WORK ORDER 1: Copy the rows from the line containing "para atender à alta demanda de trabalho." through the line containing "Akademik Veri Yönetim Sistemi", including both of those lines.

EXTRACT:
# # # # # # #

But despite their efforts, officials in charge of the rescue warned that they were unlikely to find any more survivors, with at least 21 people still missing from Friday's pre-dawn landslide.

"We are still continuing our search and rescue. But most likely if we don't have any improvement tonight, by tomorrow, we will shift to (body) retrieval operations," said local military spokesman Lieutenant Colonel Lyndon Paniza.

Officials said that so far, only three deaths have been confirmed and 13 people rescued. Paniza said earlier reports that 15 had been rescued were found to be a mis-count.

Officials in the Kingking mountain district where the landslide occurred have classified at least 21 people as missing but Paniza said other victims may also have been buried.

"We are relying on the names given by the district officials. We are hoping that there are no others who were not on that list," he told AFP.

It is difficult to pinpoint exact numbers for the missing because of the transient nature of mining work that draws people into the area.

The pre-dawn landslide covered numerous illegal, small-scale gold mines on the mountainside in Kingking, including mining tunnels, houses, stores and gold processing mills.

Such illegal mining operations, with inadequate safety measures, are common in the mineral-rich but poverty-stricken southern island of Mindanao.

The searchers, including soldiers, civil defence personnel and volunteers from other mines in the area, continued to dig, mostly using shovels and picks, hoping that some people may have survived in their mining tunnels.

The depth of collapsed earth, however, has lowered the chances of finding more survivors, said regional civil defence chief Liza Mazo.

"We are pessimistic. It is difficult (to dig) because the landslide is 15 to 20 metres (50 to 66 feet) deep," she told AFP.

At the Pantukan town hall, which serves as a makeshift command centre for the disaster, helicopters landed and took off regularly, taking officials to the landslide site at Kingking, over an hour's drive away.

Former small-scale miner Danding Labanan said he knew most of the missing and was not surprised by the tragedy.

"That area has long been considered dangerous but the miners wouldn't listen to the authorities so this happened," said Labanan, who now works as a blacksmith forging tools for the miners.

He said mining was likely to continue despite the landslide.

"People won't leave. They have no other lives except mining. I am a blacksmith now, but if an opportunity arose to mine, I would go back to the tunnels," he said.

In the wake of the disaster, provincial Governor Arturo Uy said he would impose a 30-day moratorium on small-scale mining.

Authorities said one person was killed and five others were injured in a landslide in the same area last month, while 21 people died when a similar disaster brought on by heavy rains hit the same location in May 2009.

The mayor of the district where the landslide occurred, Celso Sarenas, said he was helpless to stop people from mining in the disaster-prone site.

"Once, I tried to have the people evacuated. But when my aide went there, they pointed a gun at him. What else can we do?" he said in a television interview.

earlier related report
Over 20 missing, 3 dead in Philippine landslide
Davao, Philippines (AFP) April 22, 2011 - At least 21 people were missing and three confirmed dead after a night-time landslide ravaged a gold mining village in a mountainous area of the Philippines on Friday, authorities said.

# # # # # # #

EXTRACTED DATA:

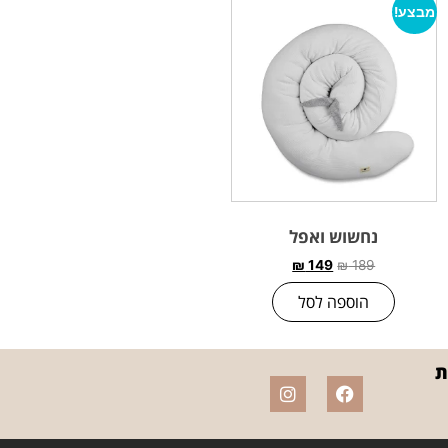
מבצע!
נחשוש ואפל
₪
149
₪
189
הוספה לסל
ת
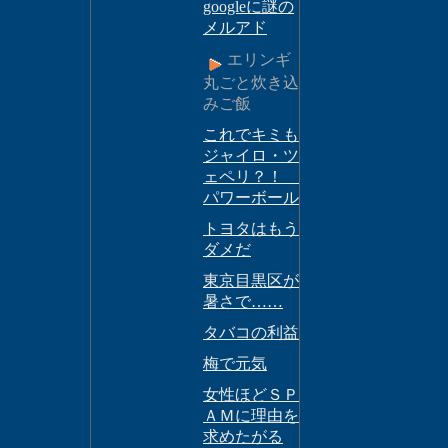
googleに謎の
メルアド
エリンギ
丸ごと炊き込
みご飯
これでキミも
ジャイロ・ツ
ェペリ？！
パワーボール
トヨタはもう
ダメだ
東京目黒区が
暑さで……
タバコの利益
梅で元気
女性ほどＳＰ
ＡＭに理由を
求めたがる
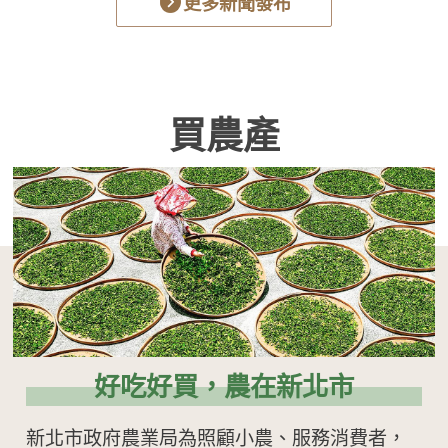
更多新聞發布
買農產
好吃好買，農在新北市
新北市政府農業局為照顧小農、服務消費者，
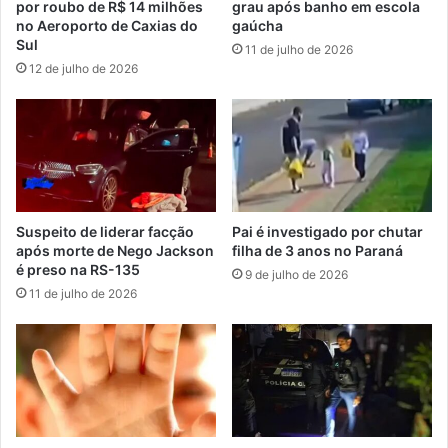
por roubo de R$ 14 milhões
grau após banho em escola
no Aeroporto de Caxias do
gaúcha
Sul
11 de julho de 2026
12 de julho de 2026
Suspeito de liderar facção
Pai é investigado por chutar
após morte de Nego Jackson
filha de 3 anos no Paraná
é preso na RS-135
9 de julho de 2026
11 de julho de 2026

# # # # # # #

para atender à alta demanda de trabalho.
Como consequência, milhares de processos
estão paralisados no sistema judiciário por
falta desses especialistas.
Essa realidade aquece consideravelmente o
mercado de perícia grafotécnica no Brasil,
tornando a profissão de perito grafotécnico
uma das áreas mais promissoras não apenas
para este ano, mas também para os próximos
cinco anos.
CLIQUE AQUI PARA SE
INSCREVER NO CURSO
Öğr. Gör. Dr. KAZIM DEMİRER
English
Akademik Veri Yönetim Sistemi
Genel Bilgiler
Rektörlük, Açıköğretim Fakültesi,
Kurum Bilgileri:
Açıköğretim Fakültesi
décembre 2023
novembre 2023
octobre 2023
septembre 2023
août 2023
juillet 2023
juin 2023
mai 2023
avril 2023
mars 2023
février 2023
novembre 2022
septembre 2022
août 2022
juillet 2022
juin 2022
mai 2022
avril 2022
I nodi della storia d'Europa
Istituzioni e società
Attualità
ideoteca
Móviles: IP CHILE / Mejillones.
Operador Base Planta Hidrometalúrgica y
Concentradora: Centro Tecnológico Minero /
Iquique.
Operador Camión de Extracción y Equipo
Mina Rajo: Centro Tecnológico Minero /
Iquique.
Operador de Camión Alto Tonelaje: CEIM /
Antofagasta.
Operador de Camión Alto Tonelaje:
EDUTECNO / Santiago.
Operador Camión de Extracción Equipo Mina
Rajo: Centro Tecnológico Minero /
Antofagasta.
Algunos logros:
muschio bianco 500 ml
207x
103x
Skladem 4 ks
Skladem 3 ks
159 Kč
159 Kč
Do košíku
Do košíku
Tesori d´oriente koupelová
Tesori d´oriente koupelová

# # # # # # #

WORK ORDER 2:
Answer these questions from the landslide report:
(a) How deep is the landslide, according to the regional civil defense chief?
(b) How long is the moratorium on small-scale mining that the provincial governor said he would impose?
(c) How many people died in the May 2009 disaster at the same location?

TASK SOLUTION 1:
para atender à alta demanda de trabalho.
Como consequência, milhares de processos
estão paralisados no sistema judiciário por
falta desses especialistas.
Essa realidade aquece consideravelmente o
mercado de perícia grafotécnica no Brasil,
tornando a profissão de perito grafotécnico
uma das áreas mais promissoras não apenas
para este ano, mas também para os próximos
cinco anos.
CLIQUE AQUI PARA SE
INSCREVER NO CURSO
Öğr. Gör. Dr. KAZIM DEMİRER
English
Akademik Veri Yönetim Sistemi

TASK SOLUTION 2:
(a) 15 to 20 meters (50 to 66 feet)
(b) 30 days
(c) 21